[What is expected]
Transcribe every entry word for word. Skip the pictures.

--- START ---

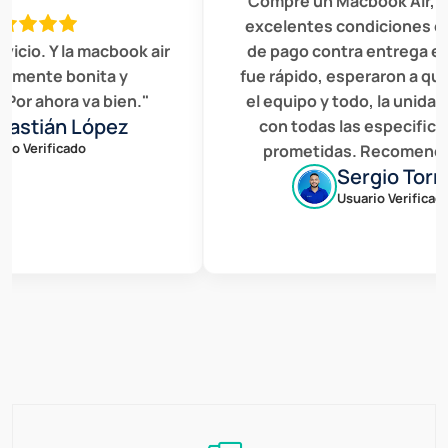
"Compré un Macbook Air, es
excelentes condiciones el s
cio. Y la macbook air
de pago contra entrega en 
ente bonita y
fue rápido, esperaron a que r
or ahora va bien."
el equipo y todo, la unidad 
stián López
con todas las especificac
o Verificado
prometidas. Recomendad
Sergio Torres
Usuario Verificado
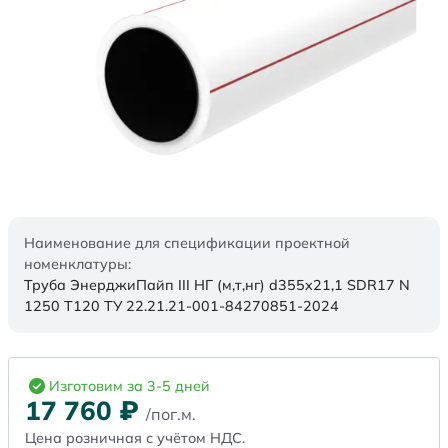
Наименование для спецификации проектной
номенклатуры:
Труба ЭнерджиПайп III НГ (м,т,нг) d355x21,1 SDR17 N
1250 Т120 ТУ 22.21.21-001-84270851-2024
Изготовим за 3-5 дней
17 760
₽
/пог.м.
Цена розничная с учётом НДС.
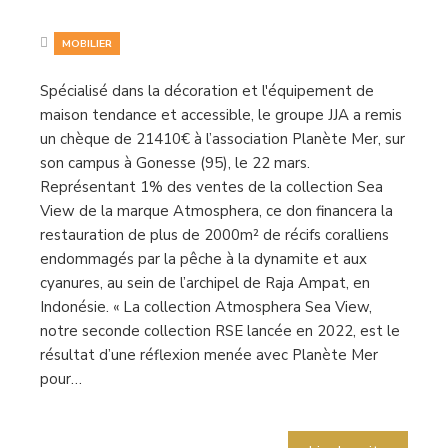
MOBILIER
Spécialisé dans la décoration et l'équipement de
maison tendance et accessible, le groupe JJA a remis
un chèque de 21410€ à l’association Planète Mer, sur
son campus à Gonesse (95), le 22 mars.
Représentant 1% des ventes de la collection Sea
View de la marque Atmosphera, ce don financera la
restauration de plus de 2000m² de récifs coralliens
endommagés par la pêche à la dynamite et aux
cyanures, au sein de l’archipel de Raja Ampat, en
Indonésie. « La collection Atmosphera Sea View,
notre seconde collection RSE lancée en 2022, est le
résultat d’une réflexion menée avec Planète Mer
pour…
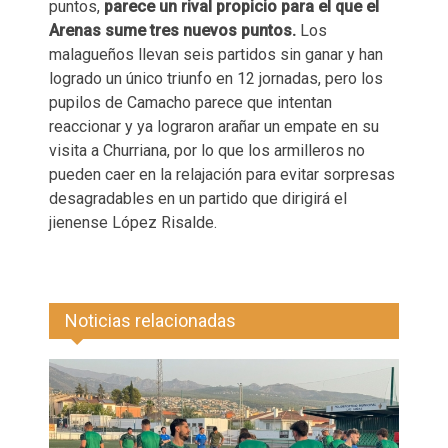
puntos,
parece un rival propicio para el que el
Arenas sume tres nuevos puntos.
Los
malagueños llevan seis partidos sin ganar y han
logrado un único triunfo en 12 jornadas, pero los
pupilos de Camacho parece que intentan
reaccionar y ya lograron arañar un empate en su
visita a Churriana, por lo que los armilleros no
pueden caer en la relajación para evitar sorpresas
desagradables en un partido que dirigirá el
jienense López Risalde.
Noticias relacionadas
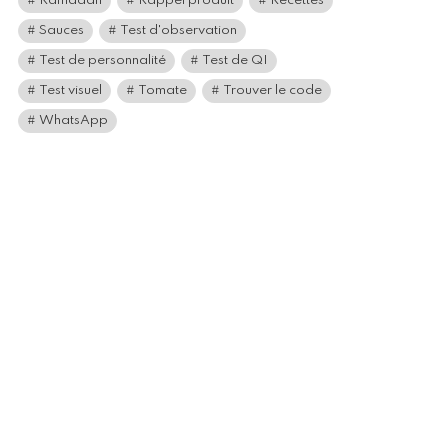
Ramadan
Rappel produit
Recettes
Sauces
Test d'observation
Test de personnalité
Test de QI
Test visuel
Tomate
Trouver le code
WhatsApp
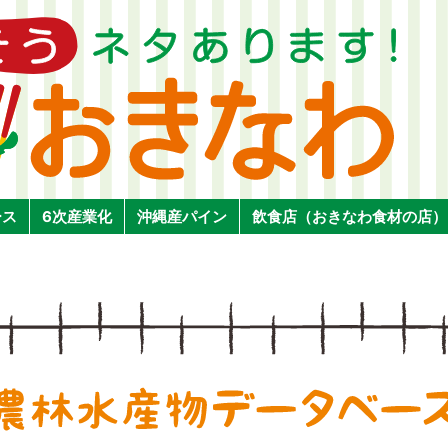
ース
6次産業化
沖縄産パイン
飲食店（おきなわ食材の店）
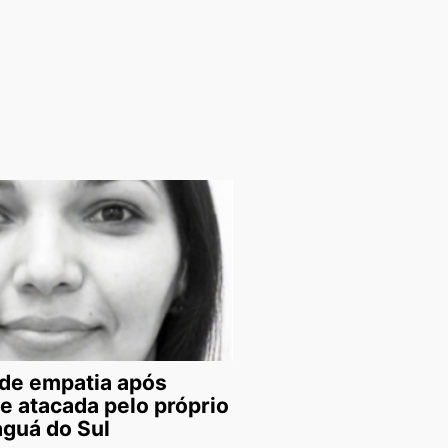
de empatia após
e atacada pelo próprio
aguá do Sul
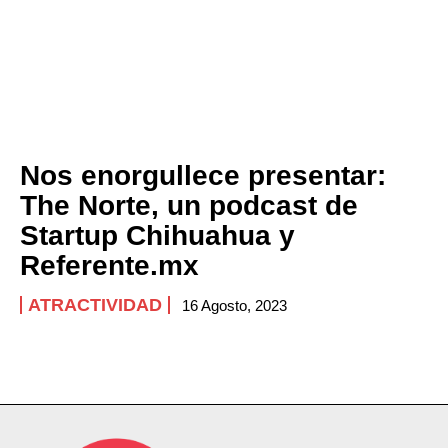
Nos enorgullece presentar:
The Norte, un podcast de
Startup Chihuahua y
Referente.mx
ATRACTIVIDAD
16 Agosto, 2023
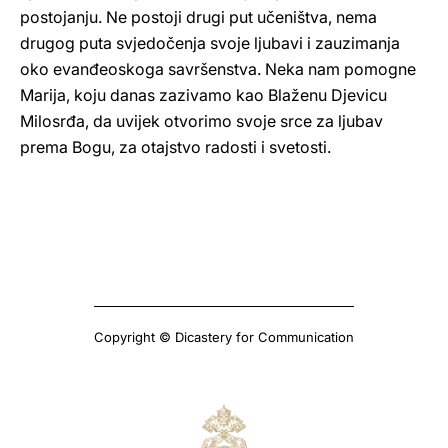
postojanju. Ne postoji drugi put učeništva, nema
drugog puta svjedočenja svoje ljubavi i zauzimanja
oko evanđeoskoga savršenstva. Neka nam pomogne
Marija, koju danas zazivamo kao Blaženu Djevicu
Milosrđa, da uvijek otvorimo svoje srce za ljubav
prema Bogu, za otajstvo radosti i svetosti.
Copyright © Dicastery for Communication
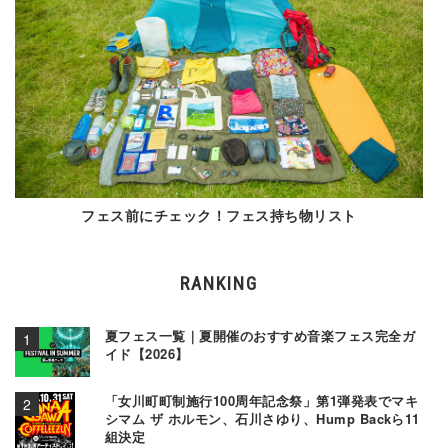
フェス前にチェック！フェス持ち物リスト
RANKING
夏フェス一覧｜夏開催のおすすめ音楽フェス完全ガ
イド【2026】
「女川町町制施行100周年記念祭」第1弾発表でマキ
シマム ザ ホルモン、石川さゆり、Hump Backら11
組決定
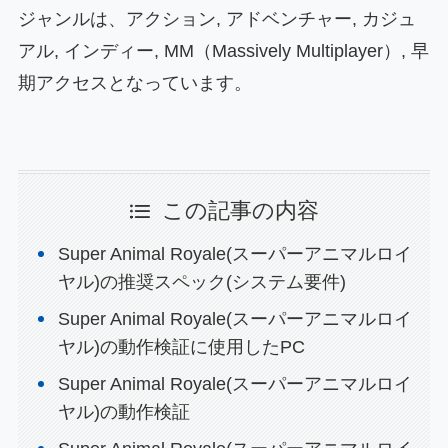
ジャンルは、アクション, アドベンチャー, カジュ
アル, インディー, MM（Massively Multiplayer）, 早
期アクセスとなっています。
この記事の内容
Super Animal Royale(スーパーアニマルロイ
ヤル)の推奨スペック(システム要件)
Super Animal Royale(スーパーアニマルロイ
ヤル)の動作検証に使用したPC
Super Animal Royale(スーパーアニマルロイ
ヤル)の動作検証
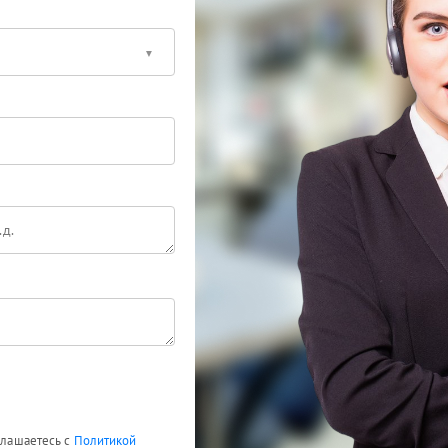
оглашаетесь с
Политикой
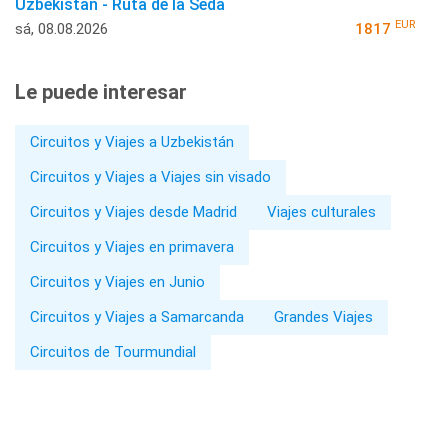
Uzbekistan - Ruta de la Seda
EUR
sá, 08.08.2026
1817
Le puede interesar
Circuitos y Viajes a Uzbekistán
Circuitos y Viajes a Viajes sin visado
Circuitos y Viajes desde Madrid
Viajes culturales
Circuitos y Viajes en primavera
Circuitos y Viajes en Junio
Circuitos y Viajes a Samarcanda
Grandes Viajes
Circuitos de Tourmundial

--- END ---

[Result of the task]
"Compré un Macbook Air, es
excelentes condiciones el s
cio. Y la macbook air
de pago contra entrega en 
ente bonita y
fue rápido, esperaron a que r
or ahora va bien."
el equipo y todo, la unidad 
stián López
con todas las especificac
o Verificado
prometidas. Recomendad
Sergio Torres
Usuario Verificado
Наименование для спецификации проектной
номенклатуры:
Труба ЭнерджиПайп III НГ (м,т,нг) d355x21,1 SDR17 N
1250 Т120 ТУ 22.21.21-001-84270851-2024
Изготовим за 3-5 дней
17 760
₽
/пог.м.
Цена розничная с учётом НДС.
MOBILIER
Spécialisé dans la décoration et l'équipement de
maison tendance et accessible, le groupe JJA a remis
un chèque de 21410€ à l’association Planète Mer, sur
son campus à Gonesse (95), le 22 mars.
Représentant 1% des ventes de la collection Sea
View de la marque Atmosphera, ce don financera la
restauration de plus de 2000m² de récifs coralliens
endommagés par la pêche à la dynamite et aux
cyanures, au sein de l’archipel de Raja Ampat, en
Indonésie. « La collection Atmosphera Sea View,
notre seconde collection RSE lancée en 2022, est le
résultat d’une réflexion menée avec Planète Mer
pour…
puntos,
parece un rival propicio para el que el
Arenas sume tres nuevos puntos.
Los
malagueños llevan seis partidos sin ganar y han
logrado un único triunfo en 12 jornadas, pero los
pupilos de Camacho parece que intentan
reaccionar y ya lograron arañar un empate en su
visita a Churriana, por lo que los armilleros no
pueden caer en la relajación para evitar sorpresas
desagradables en un partido que dirigirá el
jienense López Risalde.
Noticias relacionadas
Ramadan
Rappel produit
Recettes
Sauces
Test d'observation
Test de personnalité
Test de QI
Test visuel
Tomate
Trouver le code
WhatsApp
ース
6次産業化
沖縄産パイン
飲食店（おきなわ食材の店）
de empatia após
e atacada pelo próprio
aguá do Sul
Nos enorgullece presentar:
The Norte, un podcast de
Startup Chihuahua y
Referente.mx
ATRACTIVIDAD
16 Agosto, 2023
postojanju. Ne postoji drugi put učeništva, nema
drugog puta svjedočenja svoje ljubavi i zauzimanja
oko evanđeoskoga savršenstva. Neka nam pomogne
Marija, koju danas zazivamo kao Blaženu Djevicu
Milosrđa, da uvijek otvorimo svoje srce za ljubav
prema Bogu, za otajstvo radosti i svetosti.
Copyright © Dicastery for Communication
フェス前にチェック！フェス持ち物リスト
RANKING
夏フェス一覧｜夏開催のおすすめ音楽フェス完全ガ
イド【2026】
「女川町町制施行100周年記念祭」第1弾発表でマキ
シマム ザ ホルモン、石川さゆり、Hump Backら11
組決定
ジャンルは、アクション, アドベンチャー, カジュ
アル, インディー, MM（Massively Multiplayer）, 早
期アクセスとなっています。
この記事の内容
Super Animal Royale(スーパーアニマルロイ
ヤル)の推奨スペック(システム要件)
Super Animal Royale(スーパーアニマルロイ
ヤル)の動作検証に使用したPC
Super Animal Royale(スーパーアニマルロイ
ヤル)の動作検証
оглашаетесь с
Политикой
Uzbekistan - Ruta de la Seda
EUR
sá, 08.08.2026
1817
Le puede interesar
Circuitos y Viajes a Uzbekistán
Circuitos y Viajes a Viajes sin visado
Circuitos y Viajes desde Madrid
Viajes culturales
Circuitos y Viajes en primavera
Circuitos y Viajes en Junio
Circuitos y Viajes a Samarcanda
Grandes Viajes
Circuitos de Tourmundial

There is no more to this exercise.